La seule grande injustice vient donc de cette obstination à sauver les grandes surfaces plutôt que la culture. Ouvrir des lieux de culte plutôt que des théâtres, c’est la priorité ultime dans un pays laïc ! Aujourd’hui pour voir un mec faire du stand-up, raconter des inepties devant une foule captive ou chanter des tubes indémodables, il faut aller à la messe. Avec un peu de chance on en ressort protégé à vie contre le virus, le mildiou, l’homosexualité, le communisme et l’obscurantisme. Dieu merci, les libraires et les disquaires sont à nouveau ouverts. On pourra se plonger dans les mémoires de Nicolas Sarkozy ou écouter en boucle l’hommage stylé de Jul à Mickael Jackson. En claquette chaussettes ! Pour le coup y en un qui doit vraiment finir en prison pour ça.

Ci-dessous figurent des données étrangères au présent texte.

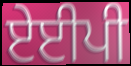
ਏਈਪੀ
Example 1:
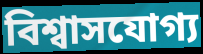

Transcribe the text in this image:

বিশ্বাসযোগ্য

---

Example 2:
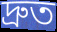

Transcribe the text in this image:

দ্ৰুত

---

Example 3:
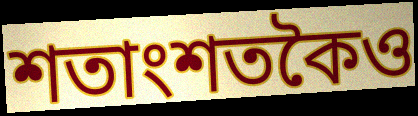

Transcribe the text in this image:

শতাংশতকৈও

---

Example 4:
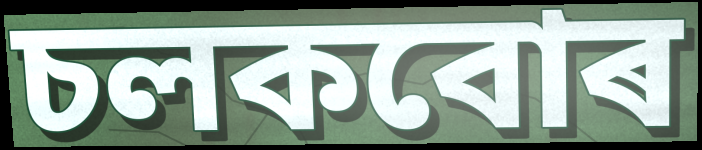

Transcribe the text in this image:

চলকবোৰ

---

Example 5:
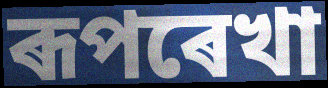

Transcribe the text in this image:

ৰূপৰেখা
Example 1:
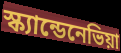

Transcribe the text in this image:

স্ক্যান্ডেনেভিয়া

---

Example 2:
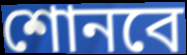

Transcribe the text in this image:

শোনবে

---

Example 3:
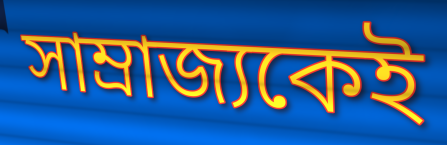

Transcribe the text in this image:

সাম্রাজ্যকেই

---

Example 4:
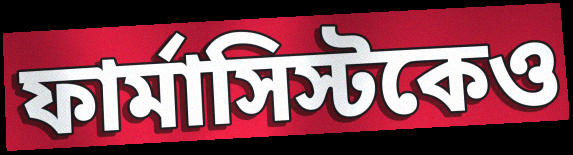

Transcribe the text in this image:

ফার্মাসিস্টকেও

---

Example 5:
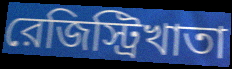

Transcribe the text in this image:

রেজিস্ট্রিখাতা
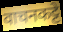
वाचनकट्टे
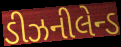
ડીઝનીલેન્ડ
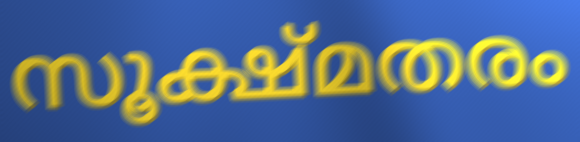
സൂക്ഷ്മതരം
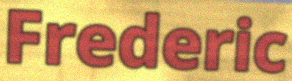
Frederic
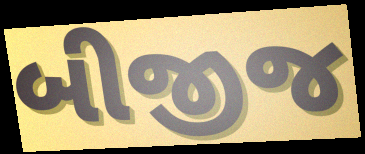
બીજીજ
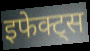
इफेक्ट्स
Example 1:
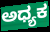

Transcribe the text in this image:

ಅಧ್ಯಕ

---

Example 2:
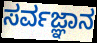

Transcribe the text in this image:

ಸರ್ವಜ್ಞಾನ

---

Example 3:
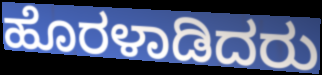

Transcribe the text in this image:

ಹೊರಳಾಡಿದರು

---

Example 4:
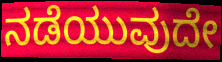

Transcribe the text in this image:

ನಡೆಯುವುದೇ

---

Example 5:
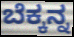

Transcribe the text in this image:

ಬೆಕ್ಕನ್ನ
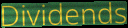
Dividends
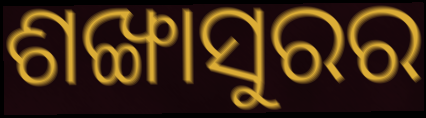
ଶଙ୍ଖାସୁରର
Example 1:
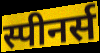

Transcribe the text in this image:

स्पीनर्स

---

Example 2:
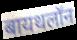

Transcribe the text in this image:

बायथलॉन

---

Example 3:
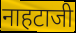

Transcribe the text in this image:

नाहटाजी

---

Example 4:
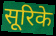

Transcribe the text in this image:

सूरिके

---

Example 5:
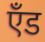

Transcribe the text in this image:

एँड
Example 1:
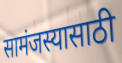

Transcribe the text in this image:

सामंजस्यासाठी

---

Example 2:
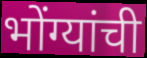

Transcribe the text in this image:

भोंग्यांची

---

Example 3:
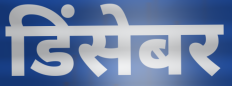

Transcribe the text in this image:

डिंसेबर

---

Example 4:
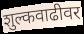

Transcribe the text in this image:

शुल्कवाढीवर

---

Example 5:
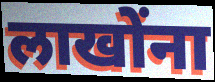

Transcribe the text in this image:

लाखोंना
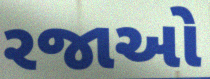
રજાઓ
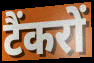
टैंकरों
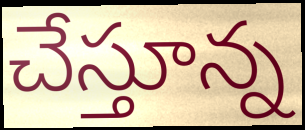
చేస్తూన్న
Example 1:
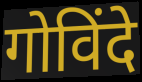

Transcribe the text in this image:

गोविंदे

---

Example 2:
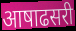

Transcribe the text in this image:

आषाढसरी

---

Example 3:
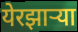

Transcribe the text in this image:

येरझार्‍या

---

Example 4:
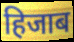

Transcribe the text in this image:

हिजाब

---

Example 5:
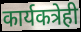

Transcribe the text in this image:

कार्यकत्रेही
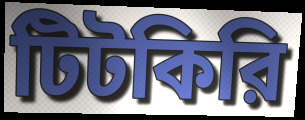
টিটকিরি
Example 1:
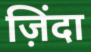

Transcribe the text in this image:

ज़िंदा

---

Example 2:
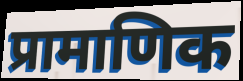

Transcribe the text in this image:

प्रामाणिक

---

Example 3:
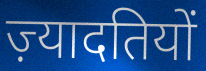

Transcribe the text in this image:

ज़्यादतियों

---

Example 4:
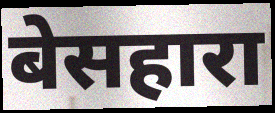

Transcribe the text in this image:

बेसहारा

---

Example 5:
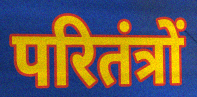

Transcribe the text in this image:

परितंत्रों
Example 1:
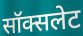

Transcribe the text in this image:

सॉक्सलेट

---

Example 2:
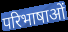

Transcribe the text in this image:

परिभाषाओं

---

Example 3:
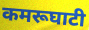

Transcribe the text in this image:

कमरूघाटी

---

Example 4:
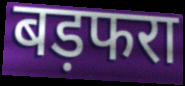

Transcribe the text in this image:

बड़फरा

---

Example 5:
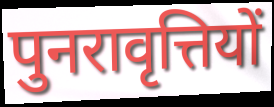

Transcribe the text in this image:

पुनरावृत्तियों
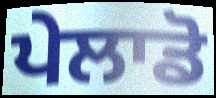
ਪੇਲਾਡੋ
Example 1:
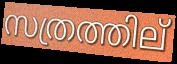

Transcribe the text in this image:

സത്രത്തില്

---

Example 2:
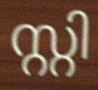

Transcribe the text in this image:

സ്റ്റി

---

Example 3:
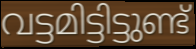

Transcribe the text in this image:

വട്ടമിട്ടിട്ടുണ്ട്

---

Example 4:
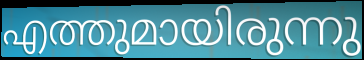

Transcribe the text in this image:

എത്തുമായിരുന്നു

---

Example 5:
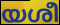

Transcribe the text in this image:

യശീ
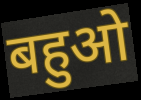
बहुओ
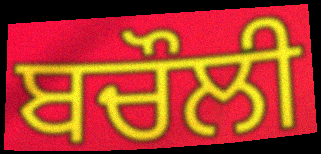
ਬਚੌਲੀ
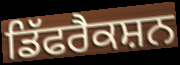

On sait que les gouvernements totalitaires ont plutôt tendance à éliminer la culture en premier, parce que des gens instruits sont des gens dangereux. Mais depuis quelques années nos dirigeants prouvent chaque jour que des gens peu instruits sont tout aussi dangereux, pour plein d’autres raisons. Alors si ça doit être dur, long et douloureux comme dans une scène anale de Rocco Siffredi, il faut que ce le soit pour tout le monde. Pas à la carte, pas pour faire plaisir, pas par calcul pré -électoral. Un confinement doit ressembler à un confinement, comme en mars, et pas à un grand n’importe quoi généralisé, mais où l’on peut acheter des huîtres, chasser ou se faire poser de faux ongles. Vu le niveau de nos gosses en français et en maths, c’est pas quelques mois de plus à l’arrêt qui vont changer la donne. Les 10% les plus riches qui vont au ski chaque année, devront prendre leur mal en patience ou partir à St Barth pour une fois. Les inconditionnels de la poudreuse pourront toujours aller se prosterner sur la tombe de Johnny…Qui a sûrement bien fait de se barrer avant le grand n’importe quoi.

Mais au-delà de la crise sanitaire, il faut préparer en parallèle les élections de 2022, qui promettent déjà un beau moment de politique et de convivialité. On a les dirigeants que l’on mérite. Et à vouloir chercher le diable dans chaque recoin de l’actu, on finira par lui donner une place de choix. Vincent Bolloré, dans l’ombre, travaille au retour de la droite dure, extrêmement extrême, en faisant de CNews une tribune populiste et réactionnaire, préférant protéger Zemmour et Praud que Sébastien Thoen et Stéphane Guy. L’homme, en son temps, avait déjà eu la peau des Guignols et du Zapping pour aider son ami Sarko à s’en sortir. Les années Canal sont bien loin, on est plus proche aujourd’hui des années Caniveau. Et le réveil post Covid pourrait bien amener ce pays dans une situation qui correspond vraiment à ses peurs quotidiennes et souvent infondées.